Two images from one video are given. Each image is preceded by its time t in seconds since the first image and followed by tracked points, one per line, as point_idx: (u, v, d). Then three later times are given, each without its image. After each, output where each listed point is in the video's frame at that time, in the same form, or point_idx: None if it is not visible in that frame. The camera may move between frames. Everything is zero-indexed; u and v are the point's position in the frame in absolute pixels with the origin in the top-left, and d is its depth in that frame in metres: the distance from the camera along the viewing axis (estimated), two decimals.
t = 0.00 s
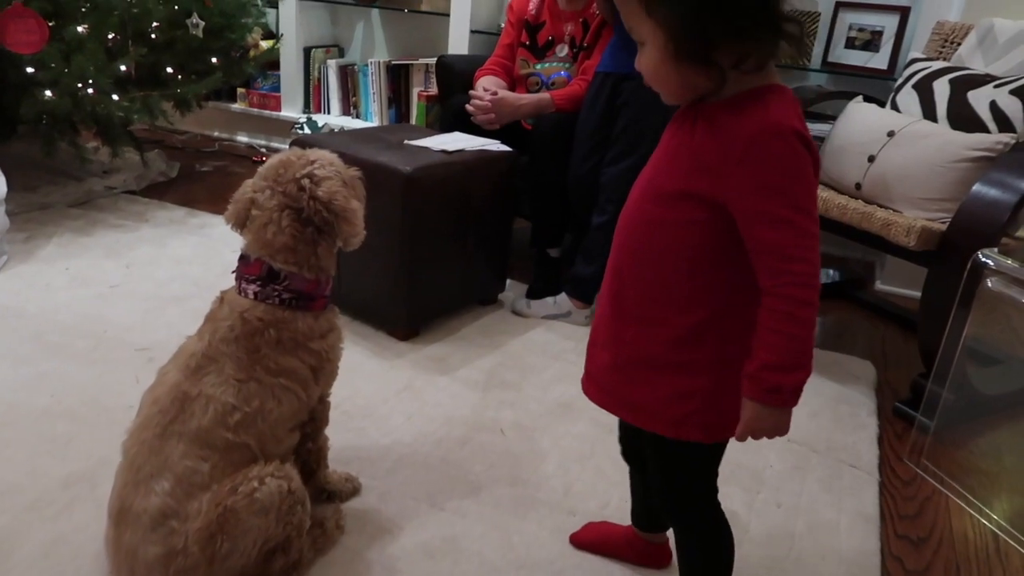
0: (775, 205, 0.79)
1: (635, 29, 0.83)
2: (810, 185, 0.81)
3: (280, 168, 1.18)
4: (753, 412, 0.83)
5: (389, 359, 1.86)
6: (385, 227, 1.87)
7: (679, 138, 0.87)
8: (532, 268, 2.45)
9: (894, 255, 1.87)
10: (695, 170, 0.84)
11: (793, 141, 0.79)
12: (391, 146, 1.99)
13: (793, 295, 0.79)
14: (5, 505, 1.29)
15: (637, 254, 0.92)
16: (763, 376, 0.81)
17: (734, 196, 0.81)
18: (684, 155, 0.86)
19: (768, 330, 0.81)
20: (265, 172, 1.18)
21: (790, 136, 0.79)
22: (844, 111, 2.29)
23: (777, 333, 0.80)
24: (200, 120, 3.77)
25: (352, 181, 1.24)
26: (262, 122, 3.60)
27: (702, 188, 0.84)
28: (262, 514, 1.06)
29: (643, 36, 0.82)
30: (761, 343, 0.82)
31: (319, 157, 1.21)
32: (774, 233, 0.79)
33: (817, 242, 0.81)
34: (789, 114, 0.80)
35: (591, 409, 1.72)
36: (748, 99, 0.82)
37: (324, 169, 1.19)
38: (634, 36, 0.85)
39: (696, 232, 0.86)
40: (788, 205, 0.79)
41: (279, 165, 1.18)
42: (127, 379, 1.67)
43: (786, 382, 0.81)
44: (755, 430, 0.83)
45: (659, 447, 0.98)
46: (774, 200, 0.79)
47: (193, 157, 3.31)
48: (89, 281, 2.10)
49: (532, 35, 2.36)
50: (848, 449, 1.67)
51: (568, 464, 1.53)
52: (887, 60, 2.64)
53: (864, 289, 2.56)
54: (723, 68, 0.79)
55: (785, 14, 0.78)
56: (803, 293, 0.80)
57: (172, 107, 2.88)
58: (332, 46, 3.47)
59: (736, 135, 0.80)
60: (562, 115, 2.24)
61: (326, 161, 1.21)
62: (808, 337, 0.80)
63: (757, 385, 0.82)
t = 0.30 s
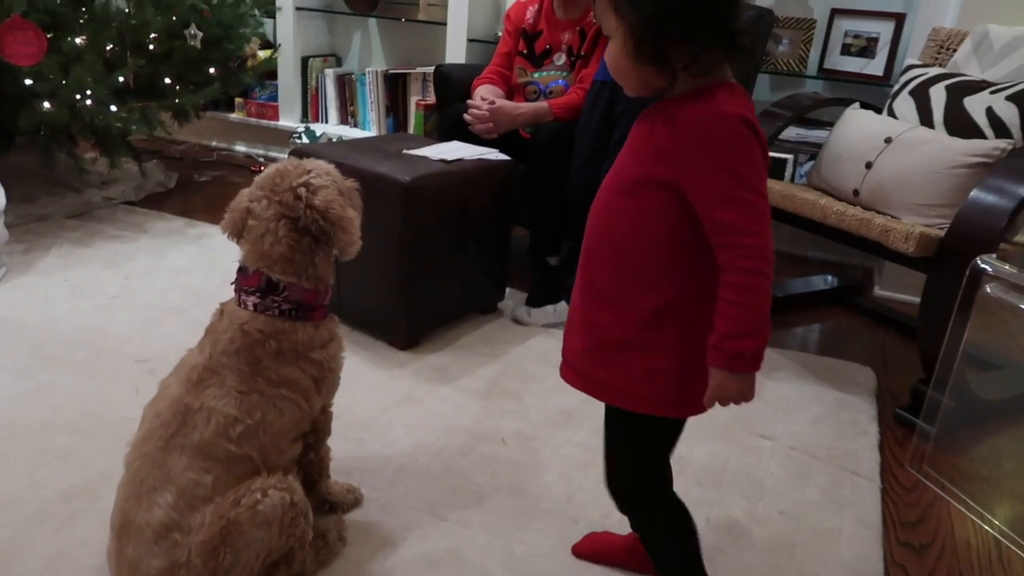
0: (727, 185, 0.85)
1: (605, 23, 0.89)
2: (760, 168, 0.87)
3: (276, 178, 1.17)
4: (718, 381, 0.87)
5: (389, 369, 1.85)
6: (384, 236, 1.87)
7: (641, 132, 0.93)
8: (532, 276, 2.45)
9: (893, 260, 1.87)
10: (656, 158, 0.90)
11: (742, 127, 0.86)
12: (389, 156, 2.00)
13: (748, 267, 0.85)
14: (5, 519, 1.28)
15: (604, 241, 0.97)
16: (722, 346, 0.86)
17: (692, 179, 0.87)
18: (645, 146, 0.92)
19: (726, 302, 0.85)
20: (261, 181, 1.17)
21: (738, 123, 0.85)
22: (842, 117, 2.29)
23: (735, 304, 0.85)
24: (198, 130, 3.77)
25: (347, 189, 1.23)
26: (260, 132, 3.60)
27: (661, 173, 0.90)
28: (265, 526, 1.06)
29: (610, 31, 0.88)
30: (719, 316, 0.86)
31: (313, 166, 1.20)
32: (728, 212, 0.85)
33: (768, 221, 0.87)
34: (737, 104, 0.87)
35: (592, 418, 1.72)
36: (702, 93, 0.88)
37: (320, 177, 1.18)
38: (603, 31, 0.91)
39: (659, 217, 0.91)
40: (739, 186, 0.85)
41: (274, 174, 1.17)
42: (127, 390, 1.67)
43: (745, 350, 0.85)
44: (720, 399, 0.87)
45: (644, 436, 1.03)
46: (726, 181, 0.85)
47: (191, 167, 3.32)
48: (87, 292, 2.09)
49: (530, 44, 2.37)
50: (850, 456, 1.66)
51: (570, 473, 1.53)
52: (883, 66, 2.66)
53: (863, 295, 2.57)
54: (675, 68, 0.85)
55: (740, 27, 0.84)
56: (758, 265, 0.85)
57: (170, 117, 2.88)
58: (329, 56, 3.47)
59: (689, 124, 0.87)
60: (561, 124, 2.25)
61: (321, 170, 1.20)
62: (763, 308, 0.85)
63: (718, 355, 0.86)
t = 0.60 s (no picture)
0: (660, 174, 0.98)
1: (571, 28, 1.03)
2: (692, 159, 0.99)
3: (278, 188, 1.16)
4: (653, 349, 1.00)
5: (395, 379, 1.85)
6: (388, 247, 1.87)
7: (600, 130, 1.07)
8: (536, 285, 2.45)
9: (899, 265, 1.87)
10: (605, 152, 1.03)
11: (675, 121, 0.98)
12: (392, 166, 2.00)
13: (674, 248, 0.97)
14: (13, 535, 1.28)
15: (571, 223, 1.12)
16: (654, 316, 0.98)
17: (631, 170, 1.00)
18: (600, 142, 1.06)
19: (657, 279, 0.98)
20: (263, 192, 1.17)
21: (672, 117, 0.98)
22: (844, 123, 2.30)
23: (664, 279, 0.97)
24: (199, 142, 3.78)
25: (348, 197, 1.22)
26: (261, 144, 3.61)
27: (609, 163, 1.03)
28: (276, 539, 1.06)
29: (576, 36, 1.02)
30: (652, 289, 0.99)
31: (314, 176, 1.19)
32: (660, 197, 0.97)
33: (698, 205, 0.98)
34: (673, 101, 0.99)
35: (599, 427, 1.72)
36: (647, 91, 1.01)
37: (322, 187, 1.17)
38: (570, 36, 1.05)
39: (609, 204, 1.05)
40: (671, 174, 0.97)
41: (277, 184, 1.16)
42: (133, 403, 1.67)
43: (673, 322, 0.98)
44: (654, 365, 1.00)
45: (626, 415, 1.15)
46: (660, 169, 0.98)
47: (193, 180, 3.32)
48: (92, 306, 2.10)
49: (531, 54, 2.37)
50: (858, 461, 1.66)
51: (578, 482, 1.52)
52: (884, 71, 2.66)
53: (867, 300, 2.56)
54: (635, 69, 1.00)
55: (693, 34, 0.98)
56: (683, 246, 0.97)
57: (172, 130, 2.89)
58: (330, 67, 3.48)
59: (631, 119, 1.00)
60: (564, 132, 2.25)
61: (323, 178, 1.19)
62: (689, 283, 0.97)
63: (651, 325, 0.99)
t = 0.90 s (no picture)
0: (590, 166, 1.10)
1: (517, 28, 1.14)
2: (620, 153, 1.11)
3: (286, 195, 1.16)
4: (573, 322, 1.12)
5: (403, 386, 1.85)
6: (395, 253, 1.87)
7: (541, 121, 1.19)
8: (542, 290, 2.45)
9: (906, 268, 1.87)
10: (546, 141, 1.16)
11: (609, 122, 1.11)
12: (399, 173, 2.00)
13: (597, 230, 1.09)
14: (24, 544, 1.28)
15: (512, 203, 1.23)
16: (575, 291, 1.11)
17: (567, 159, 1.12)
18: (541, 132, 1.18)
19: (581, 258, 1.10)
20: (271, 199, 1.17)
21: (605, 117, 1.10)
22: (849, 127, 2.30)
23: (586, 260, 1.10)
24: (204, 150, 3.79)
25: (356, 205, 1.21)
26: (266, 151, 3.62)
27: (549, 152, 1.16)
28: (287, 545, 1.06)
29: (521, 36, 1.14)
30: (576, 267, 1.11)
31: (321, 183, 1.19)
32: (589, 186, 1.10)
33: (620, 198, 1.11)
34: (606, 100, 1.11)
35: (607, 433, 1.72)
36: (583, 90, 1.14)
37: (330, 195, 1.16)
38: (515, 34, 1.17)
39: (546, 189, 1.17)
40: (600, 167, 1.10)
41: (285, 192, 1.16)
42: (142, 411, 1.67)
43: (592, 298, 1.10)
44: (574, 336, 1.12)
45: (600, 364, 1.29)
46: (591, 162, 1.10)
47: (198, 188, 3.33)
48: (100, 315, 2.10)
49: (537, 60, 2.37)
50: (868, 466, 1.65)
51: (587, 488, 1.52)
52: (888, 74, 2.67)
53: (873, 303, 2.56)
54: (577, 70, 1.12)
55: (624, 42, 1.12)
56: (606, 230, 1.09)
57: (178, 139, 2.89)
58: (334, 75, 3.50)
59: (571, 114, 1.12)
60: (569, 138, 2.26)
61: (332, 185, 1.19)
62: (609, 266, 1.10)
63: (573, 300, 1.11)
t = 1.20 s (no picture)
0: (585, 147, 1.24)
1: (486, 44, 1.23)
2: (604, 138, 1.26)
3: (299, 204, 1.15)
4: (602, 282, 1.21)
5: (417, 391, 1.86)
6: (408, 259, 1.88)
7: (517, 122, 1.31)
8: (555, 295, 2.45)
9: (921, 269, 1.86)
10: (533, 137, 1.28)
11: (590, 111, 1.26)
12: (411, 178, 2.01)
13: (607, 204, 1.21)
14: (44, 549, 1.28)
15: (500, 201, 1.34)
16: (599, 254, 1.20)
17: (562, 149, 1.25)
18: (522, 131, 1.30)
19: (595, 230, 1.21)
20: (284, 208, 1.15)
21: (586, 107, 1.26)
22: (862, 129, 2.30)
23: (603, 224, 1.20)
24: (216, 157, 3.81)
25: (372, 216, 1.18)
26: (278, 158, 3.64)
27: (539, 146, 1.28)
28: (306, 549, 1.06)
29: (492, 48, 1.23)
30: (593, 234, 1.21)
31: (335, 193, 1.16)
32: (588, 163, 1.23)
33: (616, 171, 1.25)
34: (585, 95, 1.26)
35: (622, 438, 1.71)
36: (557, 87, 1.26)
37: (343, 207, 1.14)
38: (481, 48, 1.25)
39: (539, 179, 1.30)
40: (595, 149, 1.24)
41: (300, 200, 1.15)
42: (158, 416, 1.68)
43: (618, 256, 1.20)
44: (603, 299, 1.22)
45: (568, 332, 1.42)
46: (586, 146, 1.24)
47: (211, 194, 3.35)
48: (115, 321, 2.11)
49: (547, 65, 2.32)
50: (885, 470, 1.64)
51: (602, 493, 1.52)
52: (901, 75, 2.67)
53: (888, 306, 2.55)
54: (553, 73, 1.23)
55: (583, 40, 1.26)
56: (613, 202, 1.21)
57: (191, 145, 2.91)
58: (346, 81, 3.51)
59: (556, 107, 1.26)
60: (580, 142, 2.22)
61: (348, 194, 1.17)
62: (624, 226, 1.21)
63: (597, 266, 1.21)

• • • •

Return, exactly as they stand, the lines from the opening line of the listing through the line with "58: (332, 46, 3.47)", both ends counted, and no pictures.

§ Response to the task
Two images from one video are given. Each image is preceded by its time t in seconds since the first image and followed by tracked points, one per line, as point_idx: (u, v, d). Then three later times are given, each without its image. After each, output where each listed point is in the video's frame at that time, in the same form, or point_idx: None if it is not visible in that frame. The camera may move between frames. Everything is zero-indexed; u and v are the point's position in the frame in absolute pixels with the origin in the top-left, and d is its depth in that frame in metres: the distance from the camera along the viewing axis (estimated), two decimals.
t = 0.00 s
0: (775, 205, 0.79)
1: (635, 29, 0.83)
2: (810, 185, 0.81)
3: (280, 168, 1.18)
4: (753, 412, 0.83)
5: (389, 359, 1.86)
6: (385, 227, 1.87)
7: (679, 138, 0.87)
8: (532, 268, 2.45)
9: (894, 255, 1.87)
10: (695, 170, 0.84)
11: (793, 141, 0.79)
12: (391, 146, 1.99)
13: (793, 295, 0.79)
14: (5, 505, 1.29)
15: (637, 254, 0.92)
16: (763, 376, 0.81)
17: (734, 196, 0.81)
18: (684, 155, 0.86)
19: (768, 330, 0.81)
20: (265, 172, 1.18)
21: (790, 136, 0.79)
22: (844, 111, 2.29)
23: (777, 333, 0.80)
24: (200, 120, 3.77)
25: (352, 181, 1.24)
26: (262, 122, 3.60)
27: (702, 188, 0.84)
28: (262, 514, 1.06)
29: (643, 36, 0.82)
30: (761, 343, 0.82)
31: (319, 157, 1.21)
32: (774, 233, 0.79)
33: (817, 242, 0.81)
34: (789, 114, 0.80)
35: (591, 409, 1.72)
36: (748, 99, 0.82)
37: (324, 169, 1.19)
38: (634, 36, 0.85)
39: (696, 232, 0.86)
40: (788, 205, 0.79)
41: (279, 165, 1.18)
42: (127, 379, 1.67)
43: (786, 382, 0.81)
44: (755, 430, 0.83)
45: (659, 447, 0.98)
46: (774, 200, 0.79)
47: (193, 157, 3.31)
48: (89, 281, 2.10)
49: (532, 35, 2.36)
50: (848, 449, 1.67)
51: (568, 464, 1.53)
52: (887, 60, 2.64)
53: (864, 289, 2.56)
54: (723, 68, 0.79)
55: (785, 14, 0.78)
56: (803, 293, 0.80)
57: (172, 107, 2.88)
58: (332, 46, 3.47)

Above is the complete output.